Just about everyone has had an idea that can change the world. It can start with a daydream, or a frustrating experience, or even an open wallet with no place to spend. It’s how we learn. Why are things this way and not that way? Some are content to simply note the thought and carry on. Maybe they will share their idea over coffee with friends. But even the slightest step beyond this, into the innovative unknown, comes with risk, away from safety and the comfort of stability.
1. In your opinion, what makes a company innovative?
Alas, for innovative companies, this stability is the true chaos. Accepting things as they are is completely unacceptable. Innovators believe that we must improve or languish. As humans, leveraging our unique creative ability is a central part of progress. But innovation requires risk. It requires nonconformity. It requires vision. What’s the next problem to be solved? What problems will your solution create? Will people accept it? Is it simple enough to understand? These are challenges we seek to answer day in and day out at Qore Performance.

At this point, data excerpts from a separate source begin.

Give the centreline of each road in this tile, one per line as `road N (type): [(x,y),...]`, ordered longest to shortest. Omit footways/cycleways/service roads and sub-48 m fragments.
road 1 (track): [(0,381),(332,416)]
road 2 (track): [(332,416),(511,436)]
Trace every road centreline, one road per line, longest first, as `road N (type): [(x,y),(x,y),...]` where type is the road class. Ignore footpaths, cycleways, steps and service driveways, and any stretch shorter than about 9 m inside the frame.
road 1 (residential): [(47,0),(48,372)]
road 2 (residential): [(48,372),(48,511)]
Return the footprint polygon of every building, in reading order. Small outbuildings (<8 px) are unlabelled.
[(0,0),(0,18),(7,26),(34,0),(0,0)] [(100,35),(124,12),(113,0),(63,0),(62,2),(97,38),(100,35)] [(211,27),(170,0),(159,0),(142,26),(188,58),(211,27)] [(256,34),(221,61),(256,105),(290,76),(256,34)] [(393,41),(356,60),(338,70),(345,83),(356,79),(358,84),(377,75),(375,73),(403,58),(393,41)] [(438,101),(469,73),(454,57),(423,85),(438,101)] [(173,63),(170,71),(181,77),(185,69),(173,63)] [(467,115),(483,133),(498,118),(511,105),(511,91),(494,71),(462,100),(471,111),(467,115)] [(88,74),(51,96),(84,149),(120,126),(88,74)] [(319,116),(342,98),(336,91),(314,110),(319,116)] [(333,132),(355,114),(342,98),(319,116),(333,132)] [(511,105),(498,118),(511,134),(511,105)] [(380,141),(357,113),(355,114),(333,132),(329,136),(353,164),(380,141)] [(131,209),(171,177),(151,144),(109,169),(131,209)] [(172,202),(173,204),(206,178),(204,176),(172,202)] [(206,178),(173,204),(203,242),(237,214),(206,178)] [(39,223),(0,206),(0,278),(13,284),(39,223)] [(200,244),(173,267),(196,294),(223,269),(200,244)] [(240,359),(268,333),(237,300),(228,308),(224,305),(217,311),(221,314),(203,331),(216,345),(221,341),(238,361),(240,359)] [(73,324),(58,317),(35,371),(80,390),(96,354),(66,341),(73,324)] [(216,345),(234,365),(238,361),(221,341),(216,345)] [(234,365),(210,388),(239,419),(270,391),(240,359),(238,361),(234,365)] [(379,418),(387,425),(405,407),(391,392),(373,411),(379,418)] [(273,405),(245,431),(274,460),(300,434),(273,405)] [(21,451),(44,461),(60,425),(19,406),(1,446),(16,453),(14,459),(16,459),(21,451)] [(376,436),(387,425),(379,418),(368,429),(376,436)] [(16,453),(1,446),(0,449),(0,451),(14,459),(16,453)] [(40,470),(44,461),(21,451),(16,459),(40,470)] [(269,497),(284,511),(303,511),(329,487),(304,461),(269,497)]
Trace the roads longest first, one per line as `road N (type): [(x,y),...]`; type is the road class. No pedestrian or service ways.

2. What makes your company innovative?
At Qore Performance, we strive to identify and solve human performance problems with solutions from tomorrow. While the rest of the world is newly fascinated with collecting heart rate and other performance data from their wearables, we are answering the inevitable next question of what to do with these reports. We’ve done the research: if you want to perform better, you have to stay hydrated and stay in the game. Get your body focused on the task at hand instead of trying to thermoregulate itself. Most athletes still look to the sidelines for answers, accepting that to cool down we have to take a break, and to get warm we must add layers. As innovators, we take these assumptions and cast them aside. In doing so, we are redefining the limits of human performance.

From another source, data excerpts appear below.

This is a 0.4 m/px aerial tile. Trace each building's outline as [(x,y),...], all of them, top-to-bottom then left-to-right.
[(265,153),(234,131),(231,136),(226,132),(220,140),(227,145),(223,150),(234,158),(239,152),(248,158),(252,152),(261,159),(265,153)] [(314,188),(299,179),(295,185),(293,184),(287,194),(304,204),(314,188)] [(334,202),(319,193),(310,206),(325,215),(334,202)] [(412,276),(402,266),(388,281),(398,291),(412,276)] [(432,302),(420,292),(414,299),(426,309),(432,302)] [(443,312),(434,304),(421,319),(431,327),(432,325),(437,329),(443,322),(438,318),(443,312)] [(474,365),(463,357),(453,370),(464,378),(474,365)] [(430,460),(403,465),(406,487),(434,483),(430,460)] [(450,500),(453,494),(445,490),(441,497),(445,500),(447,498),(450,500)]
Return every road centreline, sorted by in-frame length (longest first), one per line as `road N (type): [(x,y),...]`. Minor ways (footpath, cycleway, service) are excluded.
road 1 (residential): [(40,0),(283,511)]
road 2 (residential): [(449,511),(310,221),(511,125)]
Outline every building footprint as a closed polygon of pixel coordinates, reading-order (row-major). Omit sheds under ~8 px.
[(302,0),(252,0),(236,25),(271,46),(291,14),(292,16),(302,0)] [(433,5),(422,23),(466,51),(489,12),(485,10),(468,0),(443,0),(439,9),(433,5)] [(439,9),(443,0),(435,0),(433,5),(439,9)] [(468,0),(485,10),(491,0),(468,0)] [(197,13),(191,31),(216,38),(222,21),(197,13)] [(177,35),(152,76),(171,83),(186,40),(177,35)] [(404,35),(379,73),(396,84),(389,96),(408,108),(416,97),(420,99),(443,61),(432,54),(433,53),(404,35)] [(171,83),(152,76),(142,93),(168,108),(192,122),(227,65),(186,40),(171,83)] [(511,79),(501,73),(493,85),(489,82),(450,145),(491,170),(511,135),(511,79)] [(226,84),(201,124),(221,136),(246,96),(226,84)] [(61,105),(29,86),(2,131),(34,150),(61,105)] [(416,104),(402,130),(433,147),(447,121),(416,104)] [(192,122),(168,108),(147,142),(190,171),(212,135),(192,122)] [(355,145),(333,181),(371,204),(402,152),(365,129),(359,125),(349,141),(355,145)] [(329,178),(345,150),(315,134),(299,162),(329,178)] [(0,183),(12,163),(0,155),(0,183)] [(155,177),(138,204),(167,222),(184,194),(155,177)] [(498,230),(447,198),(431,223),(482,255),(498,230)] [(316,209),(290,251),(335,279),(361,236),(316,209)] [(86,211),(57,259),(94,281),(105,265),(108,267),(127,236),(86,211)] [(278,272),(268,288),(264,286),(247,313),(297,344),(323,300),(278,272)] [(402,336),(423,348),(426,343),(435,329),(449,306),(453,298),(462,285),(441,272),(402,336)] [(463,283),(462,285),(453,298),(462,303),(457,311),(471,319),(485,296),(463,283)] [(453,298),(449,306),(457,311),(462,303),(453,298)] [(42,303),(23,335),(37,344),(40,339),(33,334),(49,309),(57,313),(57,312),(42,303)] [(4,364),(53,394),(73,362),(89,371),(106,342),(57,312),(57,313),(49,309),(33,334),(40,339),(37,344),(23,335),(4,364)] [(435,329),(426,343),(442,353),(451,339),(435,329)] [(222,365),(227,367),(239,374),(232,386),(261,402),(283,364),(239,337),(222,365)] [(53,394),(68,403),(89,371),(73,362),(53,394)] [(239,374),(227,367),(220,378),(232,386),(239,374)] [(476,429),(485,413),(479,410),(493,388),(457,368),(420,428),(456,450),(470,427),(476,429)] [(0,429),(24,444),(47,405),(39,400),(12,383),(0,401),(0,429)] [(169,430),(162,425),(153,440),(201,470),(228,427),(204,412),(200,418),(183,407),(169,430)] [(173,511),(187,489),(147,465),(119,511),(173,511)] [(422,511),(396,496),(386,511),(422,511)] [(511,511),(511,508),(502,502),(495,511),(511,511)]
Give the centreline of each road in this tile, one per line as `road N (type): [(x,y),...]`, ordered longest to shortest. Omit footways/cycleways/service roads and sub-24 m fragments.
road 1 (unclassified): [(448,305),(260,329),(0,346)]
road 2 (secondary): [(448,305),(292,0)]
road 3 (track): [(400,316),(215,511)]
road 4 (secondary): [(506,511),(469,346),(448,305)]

3. What or who are some innovative companies or people that inspire you and your team?
Companies that have successfully redefined paradigms and made radical ideas accessible are inspirations to us. Tesla. Apple. Amazon. Yext. Our fellow finalists. Companies that thrive on new ideas and creating things, and not on creating process. Companies that succeed by breaking new ground rather than just by protecting the ground they inherited. Companies that help you form new habits that feel simple and natural.
4. What are some publications, print or digital, you read daily or have read that help you stay on top of your game? These could be books, magazine, blogs, e-newsletters, etc.

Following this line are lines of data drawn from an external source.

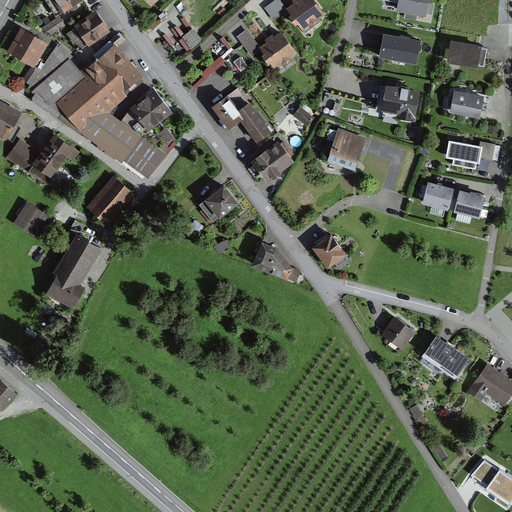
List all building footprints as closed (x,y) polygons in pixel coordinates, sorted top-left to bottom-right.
[(82,0),(45,0),(56,16),(82,0)] [(286,10),(279,0),(277,0),(272,4),(265,9),(274,20),(287,11),(286,10)] [(290,7),(286,10),(287,11),(303,31),(325,15),(313,0),(299,0),(290,7)] [(398,3),(397,12),(426,17),(429,0),(383,0),(398,3)] [(111,30),(95,9),(76,23),(92,45),(111,30)] [(59,17),(42,28),(52,34),(66,26),(59,17)] [(185,17),(164,35),(181,56),(203,39),(185,17)] [(47,44),(21,30),(9,52),(34,66),(47,44)] [(261,49),(260,47),(247,31),(242,34),(238,38),(252,56),(261,49)] [(270,40),(260,47),(261,49),(276,69),(296,54),(280,32),(277,34),(270,40)] [(381,43),(379,58),(416,65),(421,40),(383,33),(381,43)] [(225,36),(220,40),(229,50),(234,45),(225,36)] [(488,49),(451,42),(448,61),(484,68),(486,56),(488,49)] [(33,85),(57,108),(83,133),(144,79),(114,44),(83,72),(61,45),(33,85)] [(191,82),(197,88),(228,61),(223,55),(191,82)] [(242,70),(249,64),(242,56),(236,61),(242,70)] [(175,110),(155,87),(131,107),(151,130),(175,110)] [(420,93),(381,87),(380,96),(377,110),(416,117),(420,93)] [(230,130),(240,122),(257,144),(272,132),(239,88),(213,108),(230,130)] [(484,96),(455,91),(450,113),(480,118),(481,114),(484,96)] [(0,105),(0,137),(6,140),(21,113),(2,102),(0,105)] [(301,106),(294,115),(308,127),(315,119),(301,106)] [(115,123),(102,143),(152,174),(164,154),(115,123)] [(339,129),(329,159),(358,168),(367,139),(339,129)] [(80,152),(55,135),(41,154),(20,139),(7,158),(47,186),(68,157),(74,161),(80,152)] [(485,146),(449,138),(445,156),(453,158),(452,165),(476,170),(478,163),(481,164),(485,146)] [(278,142),(252,162),(268,183),(294,163),(278,142)] [(114,176),(87,207),(108,225),(135,194),(114,176)] [(488,196),(429,180),(422,203),(482,219),(488,196)] [(241,202),(228,183),(200,203),(213,222),(241,202)] [(48,217),(26,203),(13,223),(35,237),(48,217)] [(333,232),(313,248),(329,269),(349,253),(333,232)] [(81,286),(102,250),(77,235),(43,294),(72,311),(85,289),(81,286)] [(264,240),(254,264),(295,281),(299,269),(278,244),(264,240)] [(415,333),(395,318),(388,328),(383,334),(403,349),(415,333)] [(444,342),(436,337),(423,357),(457,379),(470,359),(444,342)] [(511,395),(511,376),(487,360),(468,389),(482,398),(486,392),(506,405),(511,395)] [(17,395),(0,379),(0,408),(2,411),(17,395)] [(511,500),(511,476),(484,460),(472,476),(499,494),(495,500),(507,508),(511,500)]
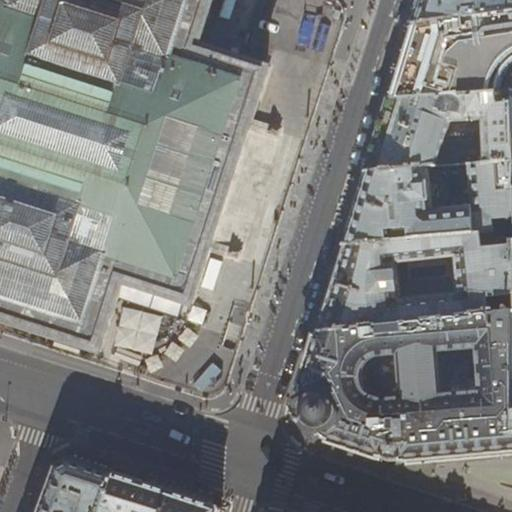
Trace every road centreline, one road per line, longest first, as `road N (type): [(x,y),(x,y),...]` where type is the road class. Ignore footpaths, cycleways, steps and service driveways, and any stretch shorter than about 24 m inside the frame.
road 1 (residential): [(255,467),(265,406),(392,0)]
road 2 (secondary): [(47,403),(255,467)]
road 3 (secondary): [(255,467),(384,511)]
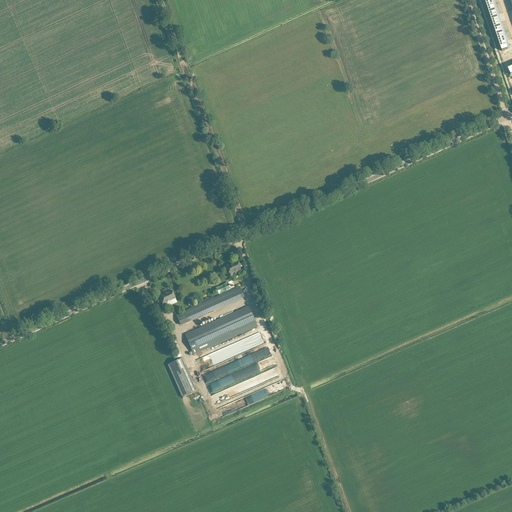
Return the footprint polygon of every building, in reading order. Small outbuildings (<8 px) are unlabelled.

To stay sharp, we have to stay current, and to think how we can contribute to the solution. But we also need to know what other people are doing better than us. We don’t focus on any one publication, rather, we travel where social media or other news aggregators take us, leading to intense discussions on everything from vacation policy to the proper use of hashtags to the best way to eradicate the spread of Ebola. Some specific things we read include Fast Company, Five Thirty Eight, and of course The Washington Post. As for books, we all love the Wizard Of Ads.
5. What advice would you give to up-and-coming leaders striving to be innovative in today’s business environment?
For other innovators, a list of things we continue to learn: don’t compromise on your differential ideas. Do realize, however, that just because you are an innovator, you don’t need to be innovative everywhere. Know what you can do and what you can offer, and learn how to say no. Share your idea and ask for(and accept) help. Talk to people and meet them in person. Reward other innovative companies who will work with you, or who are the best at what they do. Focus on solving the problems of your customer. Resist outdated requirements that are founded in a bygone era. Fight regulatory battles later. Keep asking why, but don’t let that slow you down. Remember that a startup is an experiment, so enjoy it --‐ Stop doing so much planning and start doing more selling. You’ll learn, and grow, and innovate along the way.